Associate Justice of the First Judicial Department
- In office 1996–2018
- Appointed by: George Pataki

Justice on the New York Supreme Court
- In office 1987–1996

Judge on the New York City Criminal Court
- In office 1983–1987

Personal details
- Born: 1943 (age 82–83) New York, U.S.
- Education: Bowdoin College London School of Economics Columbia Law School

= Richard Andrias =

American lawyer

Richard Thompson Andrias (born 1943) was an associate justice of the New York Appellate Division of the Supreme Court, First Judicial Department.

==Early life and education==
He is a 1965 graduate of Bowdoin College and a 1970 graduate of Columbia Law School. He also attended the Graduate Law School of the London School of Economics.

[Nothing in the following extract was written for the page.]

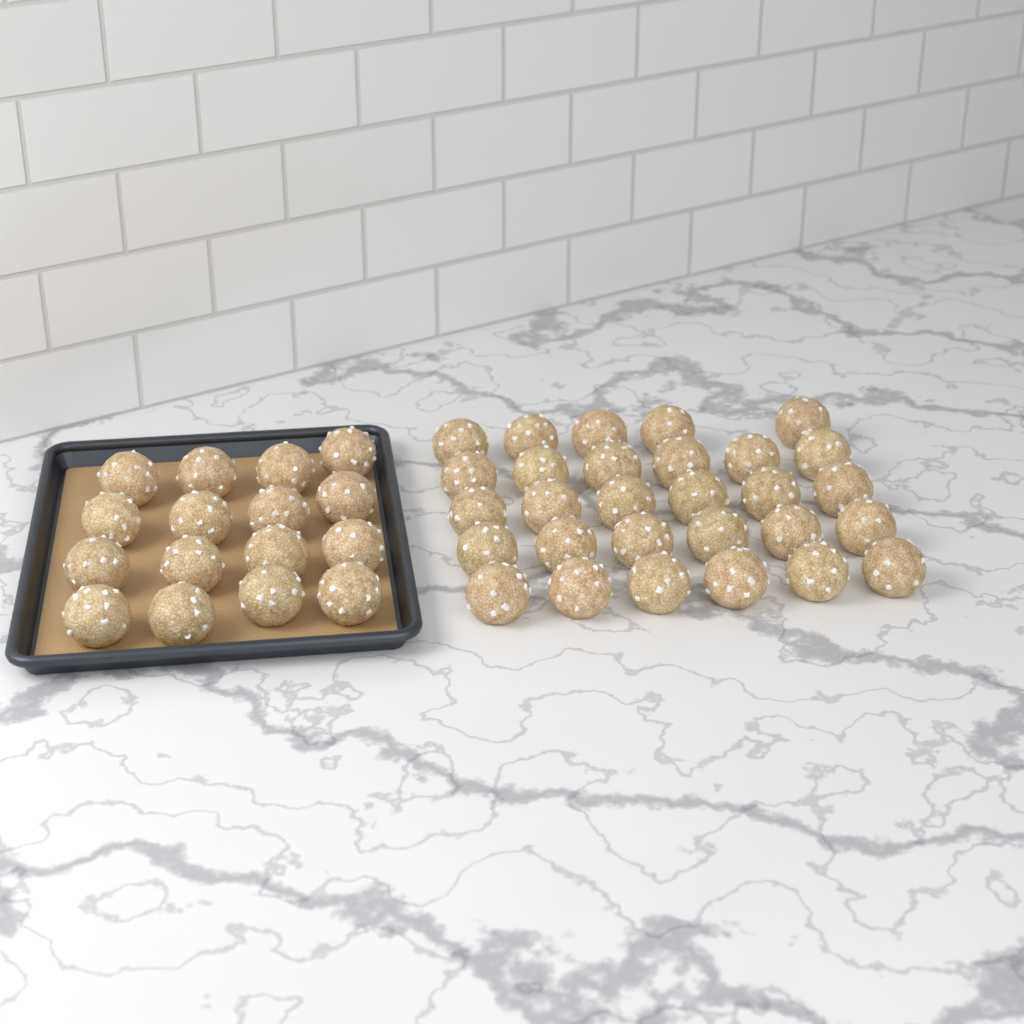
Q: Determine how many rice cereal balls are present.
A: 45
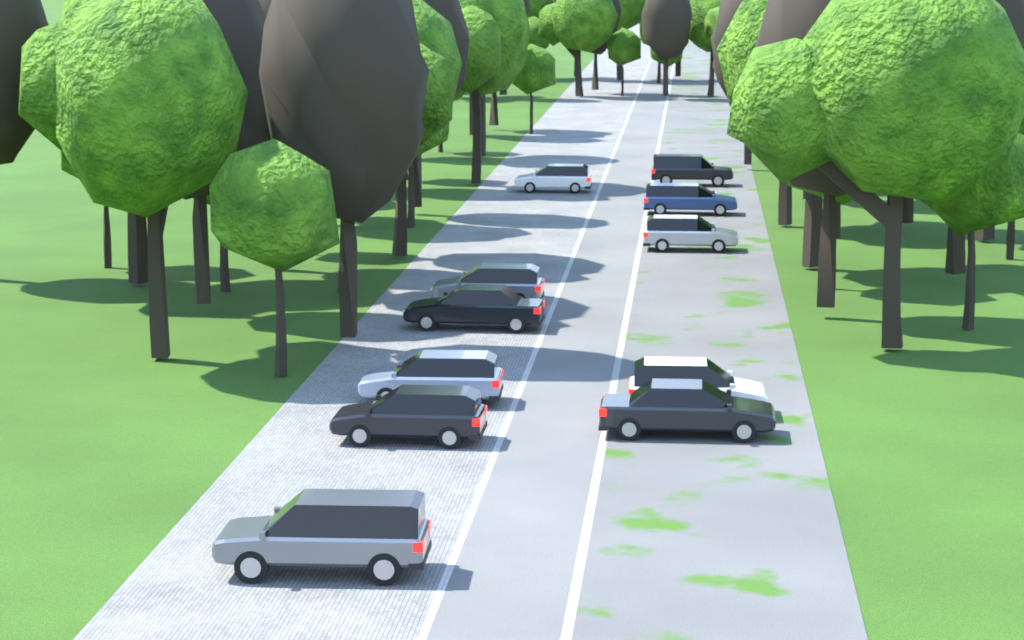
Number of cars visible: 11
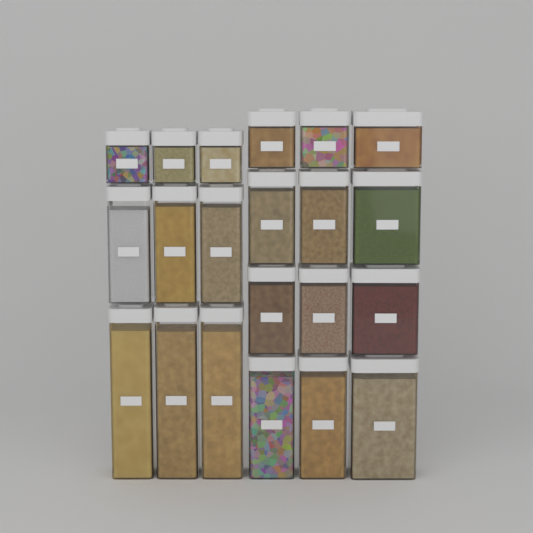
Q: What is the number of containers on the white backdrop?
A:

He served in Vietnam as an Army Intelligence Officer with the First Air Cavalry Division and was awarded the Bronze Star and Air Medal.

==Legal career==
Prior to joining the bench, he was a trial lawyer for the Legal Aid Society's Criminal Defense Division and in private practice, doing primarily corporate and commercial litigation. He subsequently served on the New York City Criminal Court from 1983 to 1987. He was a New York Supreme Court Justice, from 1987 to 1996. He was designated as a Justice for the Appellate Division, First Judicial Department in 1996 by Governor George Pataki, and served on that court until his retirement in 2018.